Erin Hafer, MPH, director, New Programs Integration and Network Development, Community Health Plan of Washington (CHPW)
Hafer has extensive experience working with managed care and delivery systems in integrating healthcare reform opportunities through strategic planning, product development, payment model innovation, and legislative advocacy. She partners closely with federal and state agencies and community partners on healthcare transformation activities. Hafer has developed models to improve access to care for individuals with complex conditions, such mental health and substance use disorders. One such model includes the innovative Mental Health Integration Program (MHIP), which embeds mental health professionals in the primary care delivery system. MHIP outcomes include decreasing inpatient admissions, lowering arrest rates for patients receiving services, reducing the average time to improve clinical depression symptoms by half; and saving the hospital more than $11.2 million during the initial 14 months of statewide MHIP implementation, a net savings of $66 per member per month.
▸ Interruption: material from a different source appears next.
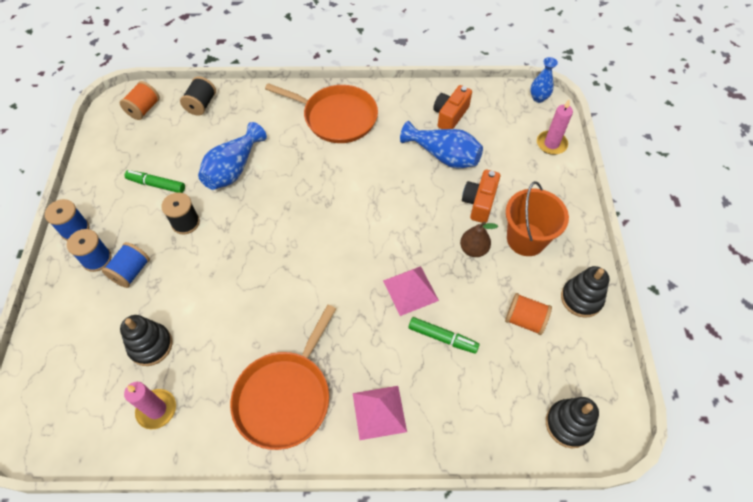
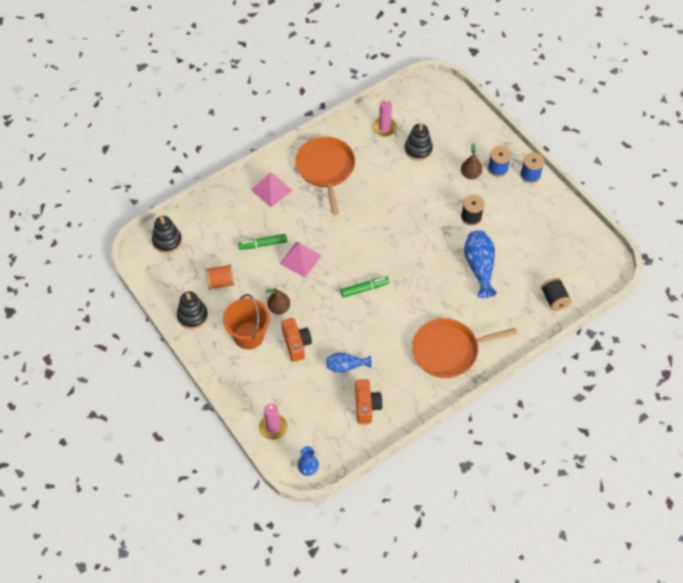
camera: 145 degrees right, 0 degrees up
(131, 271) = (470, 174): blue spool -> brown pear
(144, 109) = (588, 271): orange spool -> none
(156, 185) = (515, 227): green marker -> green marker (364, 289)
(443, 156) = (346, 366): blue vase -> blue vase, size x0.62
MHE: Why did you choose your profession?
Hafer: I am driven by a commitment to social justice and equity. After starting my career in community organizing with migrant farmworkers and political organizing, I worked in healthcare advocacy. Given my desire to affect change at the health systems’ level and improve population health strategies, the next natural step was to pursue my master’s degree in public health. I was drawn to CHPW due to its mission as a not-for-profit health plan, governed by federally qualified community health centers. In my 11 years at CHPW, I’ve been fortunate to work in several different business areas including public policy, product development, strategy and analytics, and network development. These experiences allowed me to focus on both operational implementation and health systems innovations.
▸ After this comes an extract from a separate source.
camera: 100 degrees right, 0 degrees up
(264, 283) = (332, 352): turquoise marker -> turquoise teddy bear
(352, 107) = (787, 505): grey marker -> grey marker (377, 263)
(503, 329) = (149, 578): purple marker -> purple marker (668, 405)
MHE: What has been your biggest learning experience?
Hafer: Working in product development and health system innovation can be challenging, especially in an ever-changing environment. There is often tension between operational performance and innovation. Building a sustainable culture for innovation requires dedicated resources and an intentional focus on innovation as an organizational goal.
MHE: What change would you like to see in healthcare in the next 10 years?
Hafer: I would like to see better integration of physical and behavioral healthcare regardless of the care setting and a stronger incorporation of social determinants of health such as housing status, income, education, and ethnicity/race. While there is general acknowledgment of the role that behavioral health and social determinants of health play in health outcomes, there are still many limitations in how healthcare dollars can be used to address these issues. Through better incorporation of the social determinants of health, we will be better positioned to improve not only individual and population health, but also health equity.
MHE: If you could sit down to dinner with anyone involved in healthcare, who would it be?
Hafer: Having experienced the implementation of the ACA, including Medicaid expansion firsthand, I have seen the benefits of improved access to health coverage. I would love to hear Former President Barack Obama’s reflections on the challenges in passing the ACA and what he feels has worked well and what could be improved.